Lines from the beginning of the data through the line containing "C’est un facteur" are to be copied exactly, with no other line included.

== Segment start ==

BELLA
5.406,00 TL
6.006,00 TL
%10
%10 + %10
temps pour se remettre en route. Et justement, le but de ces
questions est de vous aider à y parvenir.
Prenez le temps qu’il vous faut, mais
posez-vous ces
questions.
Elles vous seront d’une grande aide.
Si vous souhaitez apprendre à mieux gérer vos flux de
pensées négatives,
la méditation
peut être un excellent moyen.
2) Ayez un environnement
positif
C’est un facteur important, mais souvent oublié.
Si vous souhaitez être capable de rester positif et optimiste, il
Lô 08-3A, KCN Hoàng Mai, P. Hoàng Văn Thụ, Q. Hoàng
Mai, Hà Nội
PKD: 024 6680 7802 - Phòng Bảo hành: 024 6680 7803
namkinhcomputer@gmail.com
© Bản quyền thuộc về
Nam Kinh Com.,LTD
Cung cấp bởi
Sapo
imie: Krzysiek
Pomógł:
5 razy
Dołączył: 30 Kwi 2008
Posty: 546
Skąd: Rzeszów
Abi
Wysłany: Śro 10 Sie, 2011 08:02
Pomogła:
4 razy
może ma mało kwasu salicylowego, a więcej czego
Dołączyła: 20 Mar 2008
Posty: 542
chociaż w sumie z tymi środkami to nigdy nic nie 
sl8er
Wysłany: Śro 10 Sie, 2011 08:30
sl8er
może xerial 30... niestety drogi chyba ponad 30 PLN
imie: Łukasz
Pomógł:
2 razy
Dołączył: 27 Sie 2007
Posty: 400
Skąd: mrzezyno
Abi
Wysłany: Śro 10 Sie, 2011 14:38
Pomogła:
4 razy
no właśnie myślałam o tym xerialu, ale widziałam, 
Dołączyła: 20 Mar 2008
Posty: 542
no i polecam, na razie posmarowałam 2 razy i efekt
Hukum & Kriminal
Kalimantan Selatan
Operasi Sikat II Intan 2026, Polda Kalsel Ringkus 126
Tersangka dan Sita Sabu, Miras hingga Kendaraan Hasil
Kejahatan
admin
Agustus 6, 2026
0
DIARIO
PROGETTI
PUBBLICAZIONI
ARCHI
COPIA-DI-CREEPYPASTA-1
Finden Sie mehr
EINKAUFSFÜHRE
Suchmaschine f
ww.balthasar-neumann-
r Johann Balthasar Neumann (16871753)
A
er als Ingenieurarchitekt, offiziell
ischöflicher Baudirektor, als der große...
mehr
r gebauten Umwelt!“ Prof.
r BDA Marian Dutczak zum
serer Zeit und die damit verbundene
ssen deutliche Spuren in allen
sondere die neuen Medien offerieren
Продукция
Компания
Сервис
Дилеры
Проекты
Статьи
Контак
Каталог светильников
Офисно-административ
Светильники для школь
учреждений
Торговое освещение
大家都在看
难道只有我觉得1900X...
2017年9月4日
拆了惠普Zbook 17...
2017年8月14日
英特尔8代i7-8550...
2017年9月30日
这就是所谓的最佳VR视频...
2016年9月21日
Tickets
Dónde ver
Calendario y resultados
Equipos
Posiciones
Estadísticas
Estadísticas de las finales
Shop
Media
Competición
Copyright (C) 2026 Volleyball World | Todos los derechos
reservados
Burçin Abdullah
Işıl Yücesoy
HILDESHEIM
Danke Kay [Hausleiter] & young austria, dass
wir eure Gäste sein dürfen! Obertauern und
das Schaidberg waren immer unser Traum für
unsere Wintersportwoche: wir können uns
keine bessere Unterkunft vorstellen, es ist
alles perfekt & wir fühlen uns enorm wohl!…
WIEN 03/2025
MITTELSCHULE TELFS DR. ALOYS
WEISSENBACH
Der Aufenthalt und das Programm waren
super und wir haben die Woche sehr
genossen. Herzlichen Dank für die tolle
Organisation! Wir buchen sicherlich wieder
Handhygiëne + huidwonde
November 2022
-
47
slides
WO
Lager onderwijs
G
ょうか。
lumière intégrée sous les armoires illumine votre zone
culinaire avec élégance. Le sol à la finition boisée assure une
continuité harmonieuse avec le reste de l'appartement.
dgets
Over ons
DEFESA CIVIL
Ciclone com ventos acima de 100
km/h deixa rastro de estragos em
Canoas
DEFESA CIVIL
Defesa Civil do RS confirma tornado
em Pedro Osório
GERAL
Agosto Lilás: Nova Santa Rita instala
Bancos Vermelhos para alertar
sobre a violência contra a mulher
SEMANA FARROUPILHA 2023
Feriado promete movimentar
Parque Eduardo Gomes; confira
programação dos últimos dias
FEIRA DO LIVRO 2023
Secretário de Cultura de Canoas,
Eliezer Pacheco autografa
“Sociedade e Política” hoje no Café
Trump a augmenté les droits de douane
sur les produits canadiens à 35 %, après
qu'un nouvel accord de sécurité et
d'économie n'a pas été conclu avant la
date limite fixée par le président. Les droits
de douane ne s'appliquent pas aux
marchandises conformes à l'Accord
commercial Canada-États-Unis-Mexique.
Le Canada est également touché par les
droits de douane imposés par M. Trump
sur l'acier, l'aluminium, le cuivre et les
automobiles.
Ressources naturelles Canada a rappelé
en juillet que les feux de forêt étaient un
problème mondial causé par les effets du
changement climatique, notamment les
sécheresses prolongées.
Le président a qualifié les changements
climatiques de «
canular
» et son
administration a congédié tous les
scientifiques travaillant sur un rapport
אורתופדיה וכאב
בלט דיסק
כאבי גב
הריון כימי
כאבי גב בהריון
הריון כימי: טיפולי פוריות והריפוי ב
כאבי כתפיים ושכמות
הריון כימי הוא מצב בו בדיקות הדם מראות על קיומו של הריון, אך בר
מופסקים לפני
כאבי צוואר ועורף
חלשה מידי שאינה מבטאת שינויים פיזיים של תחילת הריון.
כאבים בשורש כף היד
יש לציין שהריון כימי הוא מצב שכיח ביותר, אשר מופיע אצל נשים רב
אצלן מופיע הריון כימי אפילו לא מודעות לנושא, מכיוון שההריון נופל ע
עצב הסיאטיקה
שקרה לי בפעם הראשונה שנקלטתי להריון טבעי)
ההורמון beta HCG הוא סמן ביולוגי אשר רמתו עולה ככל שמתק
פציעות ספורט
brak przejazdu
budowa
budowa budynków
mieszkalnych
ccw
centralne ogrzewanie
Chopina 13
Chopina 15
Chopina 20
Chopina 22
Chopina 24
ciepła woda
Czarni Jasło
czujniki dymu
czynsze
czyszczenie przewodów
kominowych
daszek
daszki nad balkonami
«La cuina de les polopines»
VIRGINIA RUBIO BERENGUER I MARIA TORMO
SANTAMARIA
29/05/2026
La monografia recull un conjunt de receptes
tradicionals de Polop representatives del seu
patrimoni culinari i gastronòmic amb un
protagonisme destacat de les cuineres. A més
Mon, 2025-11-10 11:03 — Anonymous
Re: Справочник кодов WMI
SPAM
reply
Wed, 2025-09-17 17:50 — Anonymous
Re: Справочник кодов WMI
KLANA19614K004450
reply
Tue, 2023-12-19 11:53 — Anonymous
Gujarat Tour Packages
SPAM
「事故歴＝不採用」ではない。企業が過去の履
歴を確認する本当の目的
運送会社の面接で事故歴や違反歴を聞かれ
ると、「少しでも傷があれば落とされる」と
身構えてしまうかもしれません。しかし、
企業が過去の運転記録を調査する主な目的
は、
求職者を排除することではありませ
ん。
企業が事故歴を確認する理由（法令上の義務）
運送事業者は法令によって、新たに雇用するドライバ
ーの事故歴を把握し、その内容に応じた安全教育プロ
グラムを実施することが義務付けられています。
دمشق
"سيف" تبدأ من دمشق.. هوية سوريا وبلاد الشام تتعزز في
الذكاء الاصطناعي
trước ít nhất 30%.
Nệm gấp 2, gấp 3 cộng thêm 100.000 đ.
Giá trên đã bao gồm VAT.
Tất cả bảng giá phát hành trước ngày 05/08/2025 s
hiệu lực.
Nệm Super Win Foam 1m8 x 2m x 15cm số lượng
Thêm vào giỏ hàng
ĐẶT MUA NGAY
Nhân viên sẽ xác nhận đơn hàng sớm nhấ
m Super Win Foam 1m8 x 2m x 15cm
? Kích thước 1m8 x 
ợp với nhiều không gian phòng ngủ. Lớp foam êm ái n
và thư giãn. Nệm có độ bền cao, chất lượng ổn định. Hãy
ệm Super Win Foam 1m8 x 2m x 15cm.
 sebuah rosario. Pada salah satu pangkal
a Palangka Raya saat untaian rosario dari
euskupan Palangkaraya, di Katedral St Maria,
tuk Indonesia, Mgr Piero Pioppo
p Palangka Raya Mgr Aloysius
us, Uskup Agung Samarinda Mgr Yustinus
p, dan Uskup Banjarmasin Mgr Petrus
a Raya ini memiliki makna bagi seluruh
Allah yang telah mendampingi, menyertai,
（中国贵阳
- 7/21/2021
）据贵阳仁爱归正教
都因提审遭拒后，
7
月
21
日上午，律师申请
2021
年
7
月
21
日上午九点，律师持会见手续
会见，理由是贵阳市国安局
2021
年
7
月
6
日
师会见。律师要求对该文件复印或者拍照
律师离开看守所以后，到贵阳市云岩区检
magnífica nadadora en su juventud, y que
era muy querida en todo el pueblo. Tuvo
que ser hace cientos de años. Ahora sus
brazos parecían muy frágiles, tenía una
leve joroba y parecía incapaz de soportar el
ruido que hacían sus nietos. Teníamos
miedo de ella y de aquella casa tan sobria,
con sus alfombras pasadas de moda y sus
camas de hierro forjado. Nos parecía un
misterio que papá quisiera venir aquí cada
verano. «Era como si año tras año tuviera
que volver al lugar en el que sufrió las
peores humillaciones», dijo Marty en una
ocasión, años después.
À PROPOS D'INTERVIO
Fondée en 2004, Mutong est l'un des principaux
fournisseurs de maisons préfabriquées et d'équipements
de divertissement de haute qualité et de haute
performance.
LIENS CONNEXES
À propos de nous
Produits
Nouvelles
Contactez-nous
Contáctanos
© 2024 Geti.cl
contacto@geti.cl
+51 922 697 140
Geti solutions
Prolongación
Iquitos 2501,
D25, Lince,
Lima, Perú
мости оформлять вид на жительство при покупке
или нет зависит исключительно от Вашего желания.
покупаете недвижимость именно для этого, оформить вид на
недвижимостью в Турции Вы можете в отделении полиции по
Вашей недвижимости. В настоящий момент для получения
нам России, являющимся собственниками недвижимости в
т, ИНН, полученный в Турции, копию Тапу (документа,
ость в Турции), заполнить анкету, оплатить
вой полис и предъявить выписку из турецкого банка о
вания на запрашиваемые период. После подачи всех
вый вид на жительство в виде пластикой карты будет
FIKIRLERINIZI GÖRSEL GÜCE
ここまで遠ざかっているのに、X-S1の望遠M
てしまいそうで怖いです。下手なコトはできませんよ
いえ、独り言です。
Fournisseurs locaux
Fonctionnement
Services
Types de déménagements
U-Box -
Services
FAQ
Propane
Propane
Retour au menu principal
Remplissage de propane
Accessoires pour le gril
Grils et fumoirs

== Segment end ==

THE ANSWER
BELLA
5.406,00 TL
6.006,00 TL
%10
%10 + %10
temps pour se remettre en route. Et justement, le but de ces
questions est de vous aider à y parvenir.
Prenez le temps qu’il vous faut, mais
posez-vous ces
questions.
Elles vous seront d’une grande aide.
Si vous souhaitez apprendre à mieux gérer vos flux de
pensées négatives,
la méditation
peut être un excellent moyen.
2) Ayez un environnement
positif
C’est un facteur important, mais souvent oublié.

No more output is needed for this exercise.